Data extracted from a collection
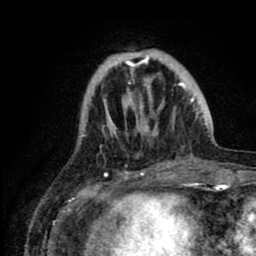
Breast MRI (dynamic contrast-enhanced), one axial slice; slice 24 of 80 in the series (ordered by position); cropped to one breast; dynamic contrast-enhanced series, time point 2 of 8 at this slice position (early post-contrast); 1.5 T; TE 2.6 ms, TR 6.1 ms; 256 × 256 image matrix, field of view 160 × 160 mm. Female patient.
Structures marked on this image (semi-automatically segmented with operator editing):
- enhancing-tissue mask used for the functional tumour volume (all voxels passing the contrast-enhancement thresholds inside the analysis volume; usually the tumour): bounding box [x1, y1, x2, y2] px = [100, 52, 200, 140]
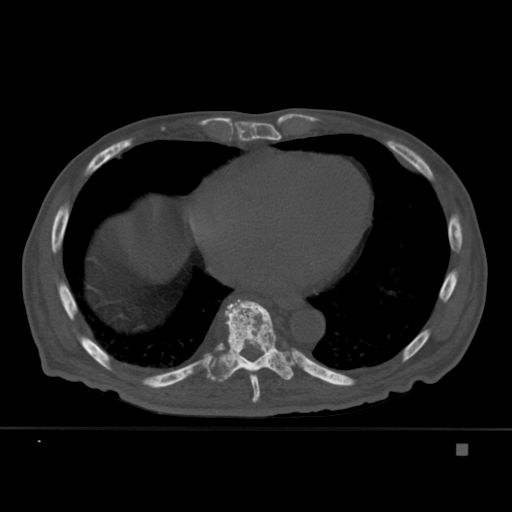
CT including the spine, one axial slice; bone window (W 1800 / L 400 HU); 1.5 mm slice thickness; 512 × 512 image matrix. Patient: male, 75 years. From the clinical record (not read from this slice): primary cancer: prostate.
Structures marked on this image (semi-automatically segmented with operator editing):
- T8 vertebra: box from (x=245, y=369) to (x=260, y=403) px
- T9 vertebra: (x=206, y=299)–(x=294, y=382)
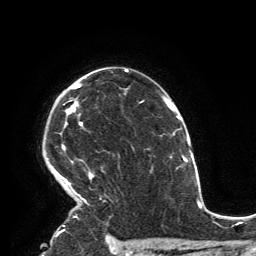
Breast MRI, one axial slice. Position 99 of 134 along the scan axis. Cropped to one breast. Dynamic contrast-enhanced series, time point 2 of 6 at this slice position (early post-contrast). 3 T. TE 2.8 ms, TR 7.2 ms. 1.2 mm slice thickness. 256 × 256 image matrix. Female patient.
Structures marked on this image (semi-automatically segmented with operator editing):
- enhancing-tissue mask used for the functional tumour volume (all voxels passing the contrast-enhancement thresholds inside the analysis volume; usually the tumour): bounding box (x1, y1, x2, y2) in pixels: (55, 83, 103, 231)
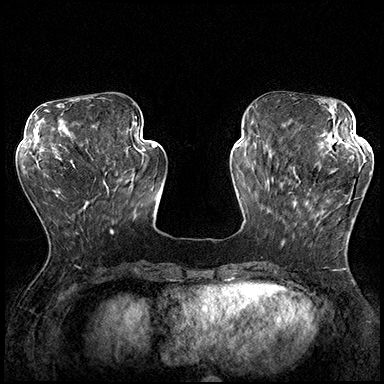
Breast MRI (dynamic contrast-enhanced), one axial slice; position 61 of 200 along the scan axis; dynamic contrast-enhanced series, time point 2 of 8 at this slice position (early post-contrast); 3 T; TE 2.3 ms, TR 4.4 ms; 1 mm slice thickness; 384 × 384 image matrix, field of view 360 × 360 mm. Female patient.
Annotated regions visible in this slice (semi-automatic segmentation, software-assisted and operator-edited):
- enhancing-tissue mask used for the functional tumour volume (all voxels passing the contrast-enhancement thresholds inside the analysis volume; usually the tumour): box from (x=289, y=163) to (x=348, y=227) px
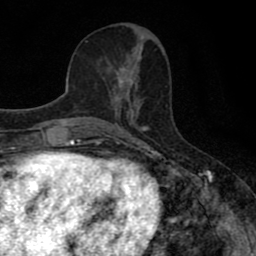
Breast MRI (dynamic contrast-enhanced), one axial slice; slice 30 of 80 in the series (ordered by position); cropped to one breast; dynamic contrast-enhanced series, time point 2 of 8 at this slice position (early post-contrast); 1.5 T; TE 2.7 ms, TR 7.5 ms; 2 mm slice thickness; 256 × 256 image matrix, field of view 145 × 145 mm. Female patient.
Annotated regions visible in this slice (semi-automatically segmented with operator editing):
- enhancing-tissue mask used for the functional tumour volume (all voxels passing the contrast-enhancement thresholds inside the analysis volume; usually the tumour): bounding box <111,67,134,110> (left, top, right, bottom; pixels)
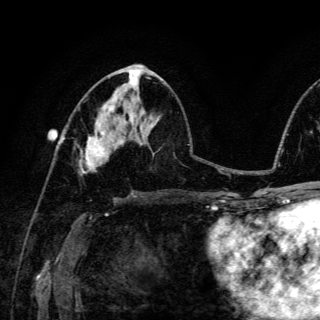
Breast MRI (dynamic contrast-enhanced), one axial slice; slice 69 of 150 in the series (ordered by position); cropped to one breast; dynamic contrast-enhanced series, time point 2 of 6 at this slice position (early post-contrast); 3 T; TE 4.2 ms, TR 8.5 ms; 1.2 mm slice thickness; 320 × 320 image matrix, field of view 200 × 200 mm. Female patient.
Annotated regions visible in this slice (semi-automatic segmentation, software-assisted and operator-edited):
- enhancing-tissue mask used for the functional tumour volume (all voxels passing the contrast-enhancement thresholds inside the analysis volume; usually the tumour): bounding box (x1, y1, x2, y2) in pixels: (82, 123, 104, 173)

_What the task requires:_ From the records above, give again exactly the lines running from the line with "360 mm. Female patient." to the line with "(x=348, y=227) px", inclusive.

_Result below:_
Breast MRI (dynamic contrast-enhanced), one axial slice; position 61 of 200 along the scan axis; dynamic contrast-enhanced series, time point 2 of 8 at this slice position (early post-contrast); 3 T; TE 2.3 ms, TR 4.4 ms; 1 mm slice thickness; 384 × 384 image matrix, field of view 360 × 360 mm. Female patient.
Annotated regions visible in this slice (semi-automatic segmentation, software-assisted and operator-edited):
- enhancing-tissue mask used for the functional tumour volume (all voxels passing the contrast-enhancement thresholds inside the analysis volume; usually the tumour): box from (x=289, y=163) to (x=348, y=227) px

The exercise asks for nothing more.